### Stored items

+++++

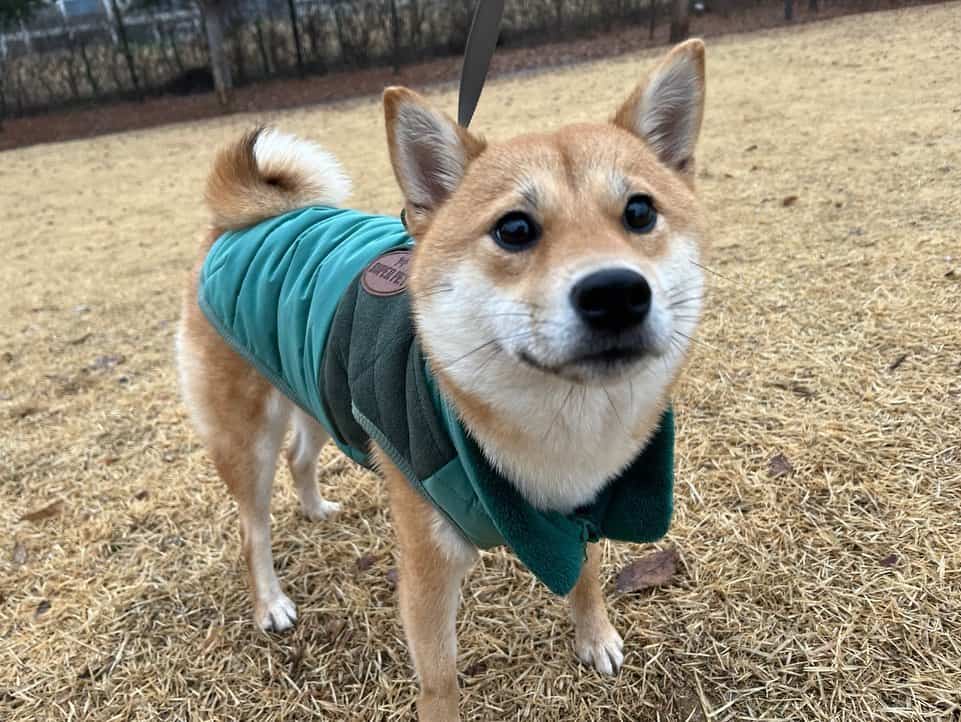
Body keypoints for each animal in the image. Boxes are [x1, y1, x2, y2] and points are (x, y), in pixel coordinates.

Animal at [176, 39, 708, 720]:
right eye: (514, 229)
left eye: (639, 212)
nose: (616, 293)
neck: (561, 429)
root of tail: (237, 222)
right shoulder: (428, 567)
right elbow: (441, 679)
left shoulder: (584, 506)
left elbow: (585, 574)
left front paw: (595, 638)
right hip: (248, 439)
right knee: (254, 530)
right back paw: (270, 602)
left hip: (317, 388)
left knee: (301, 458)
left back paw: (318, 508)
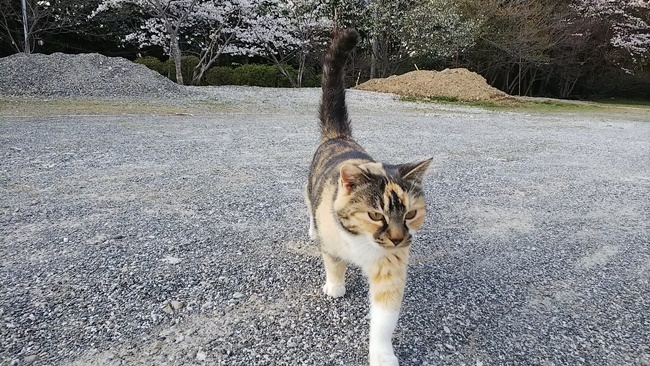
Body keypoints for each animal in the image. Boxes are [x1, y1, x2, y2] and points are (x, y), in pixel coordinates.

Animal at [306, 28, 430, 366]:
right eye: (376, 215)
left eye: (410, 214)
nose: (399, 238)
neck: (361, 243)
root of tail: (339, 137)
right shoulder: (333, 242)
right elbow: (333, 263)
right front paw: (335, 286)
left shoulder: (391, 268)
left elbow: (385, 319)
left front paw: (382, 354)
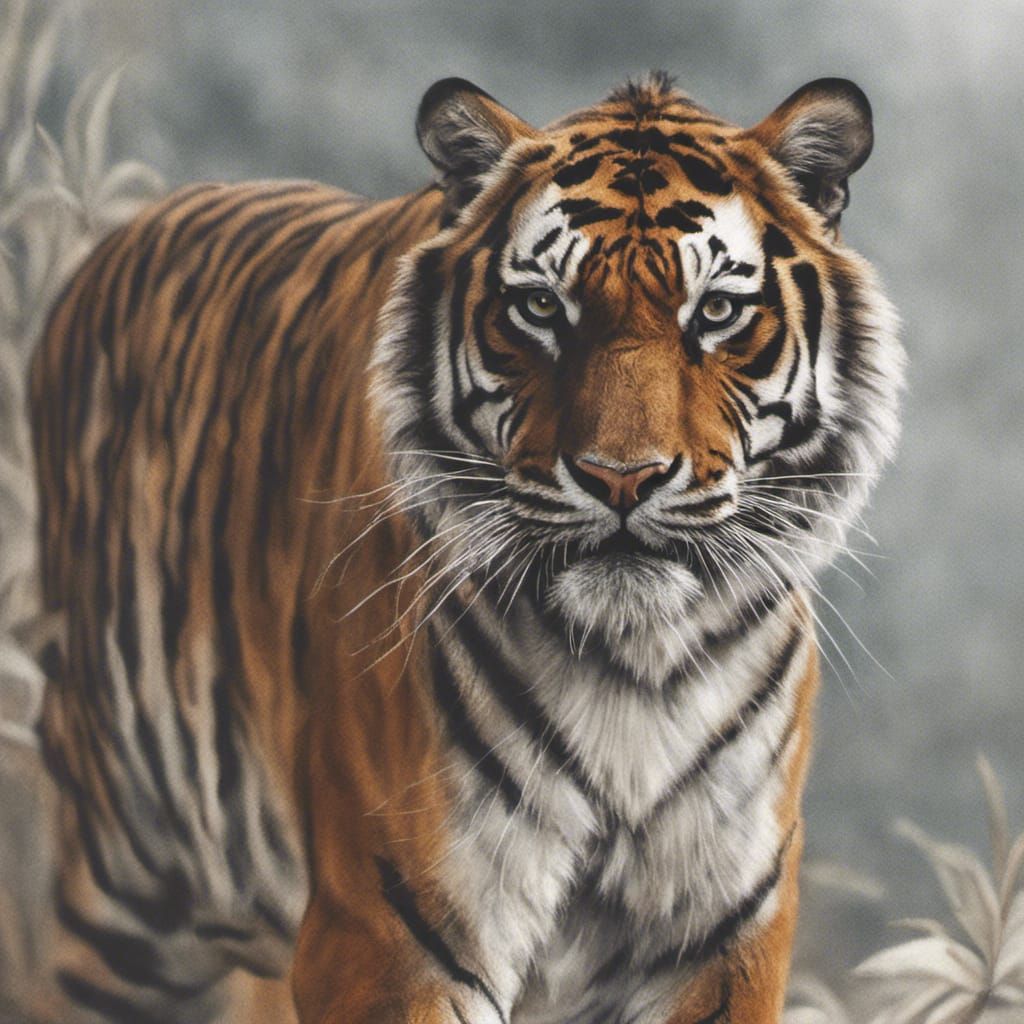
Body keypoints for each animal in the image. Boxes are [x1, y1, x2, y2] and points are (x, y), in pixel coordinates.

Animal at [29, 72, 902, 1023]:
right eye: (541, 307)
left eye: (715, 311)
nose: (622, 478)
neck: (632, 672)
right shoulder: (392, 933)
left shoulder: (719, 938)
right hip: (123, 904)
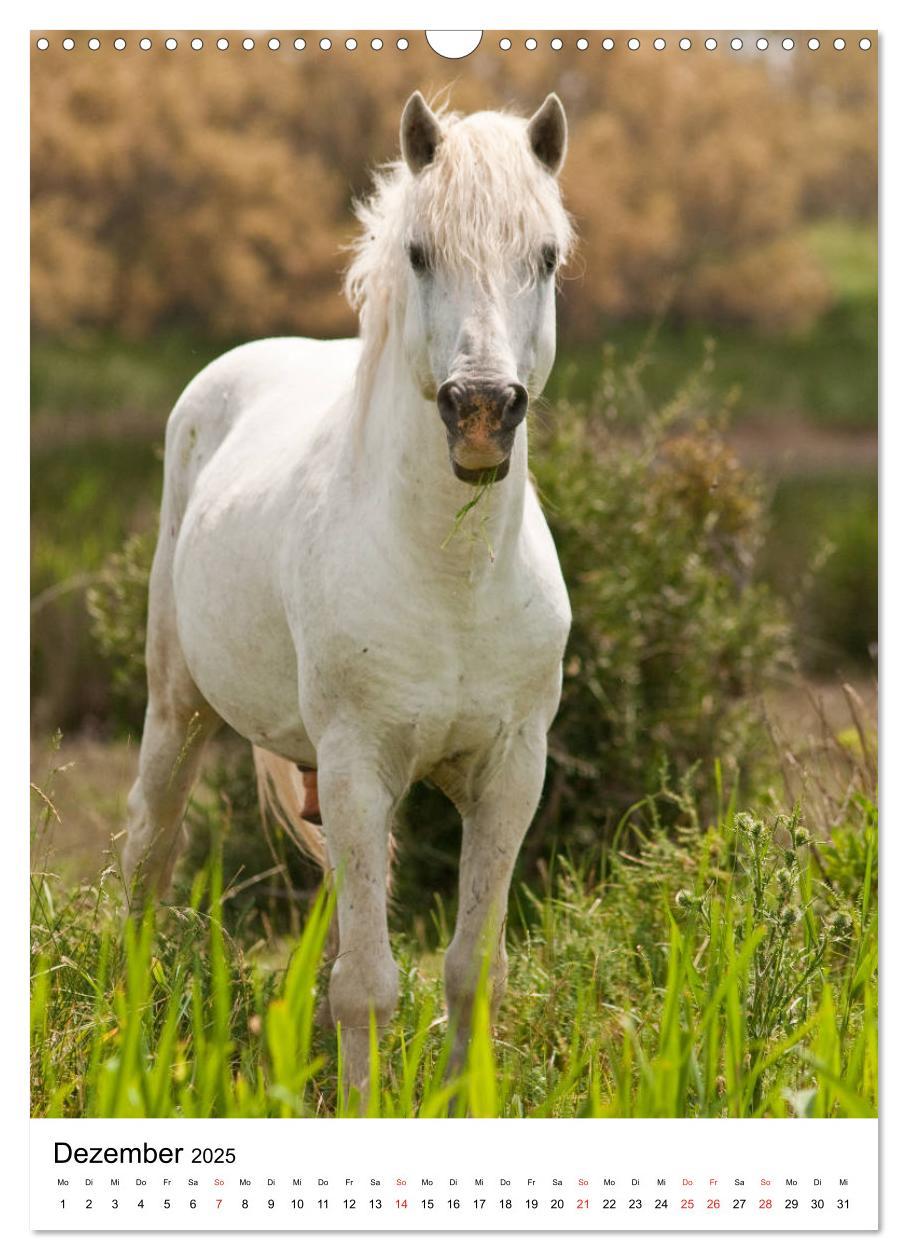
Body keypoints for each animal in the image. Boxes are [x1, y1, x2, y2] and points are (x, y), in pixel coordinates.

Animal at [122, 91, 574, 1093]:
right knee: (146, 862)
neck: (452, 582)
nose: (480, 413)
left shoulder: (511, 772)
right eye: (420, 252)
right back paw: (119, 1039)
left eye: (545, 256)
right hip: (178, 710)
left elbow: (470, 971)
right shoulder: (359, 765)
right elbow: (368, 985)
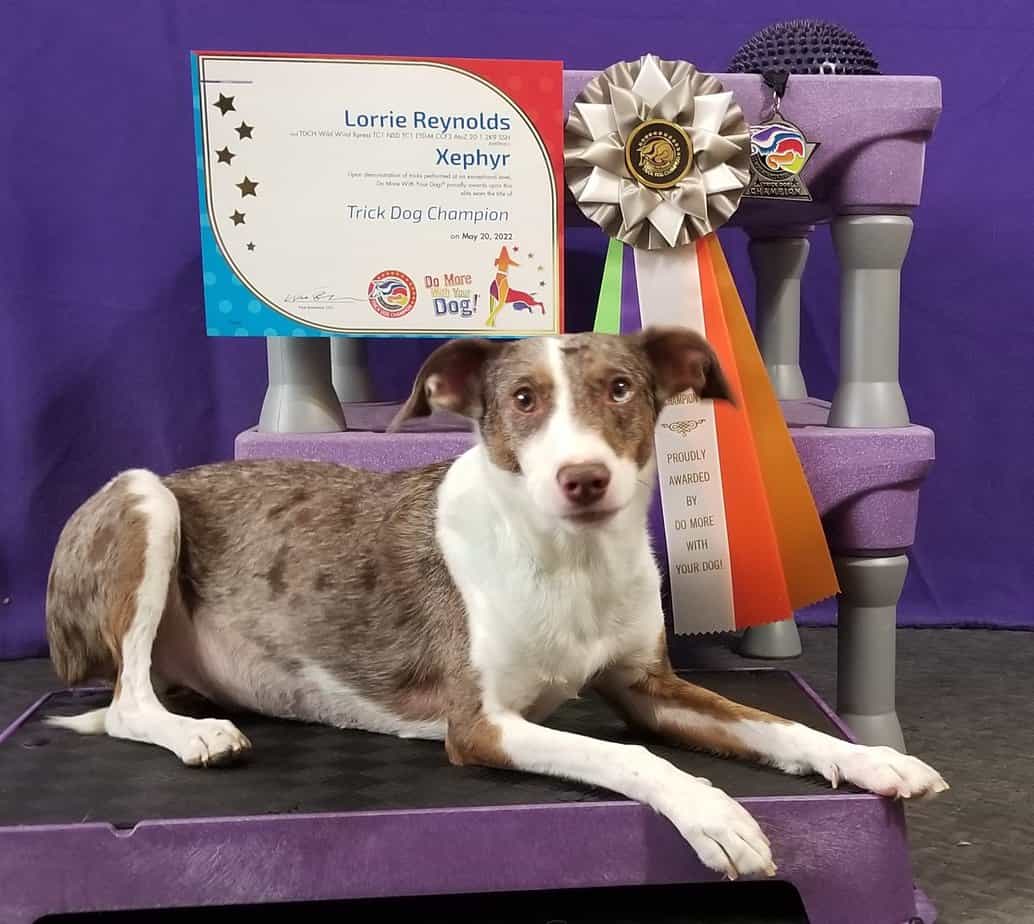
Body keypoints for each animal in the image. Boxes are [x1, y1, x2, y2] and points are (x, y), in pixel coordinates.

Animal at [46, 328, 947, 880]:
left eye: (622, 388)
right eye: (521, 400)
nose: (583, 479)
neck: (570, 559)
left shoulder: (648, 688)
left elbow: (778, 724)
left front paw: (870, 758)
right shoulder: (482, 727)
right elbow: (632, 756)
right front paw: (712, 813)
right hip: (145, 498)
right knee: (127, 703)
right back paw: (195, 733)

+++++

### Work request
Restate word for word the lines of the data above that begin at the line with "neck: (632, 672)" and end at the line with "right eye: (420, 252)", keeping both ends and dropping every picture.

### Written solution
neck: (632, 672)
right shoulder: (392, 933)
left shoulder: (719, 938)
right hip: (123, 904)
Body keypoints for each animal in the image. Boxes are [x1, y1, x2, y2] and points are (x, y), in pixel coordinates.

Animal at [122, 91, 574, 1093]:
right knee: (146, 862)
neck: (452, 582)
nose: (480, 413)
left shoulder: (511, 772)
right eye: (420, 252)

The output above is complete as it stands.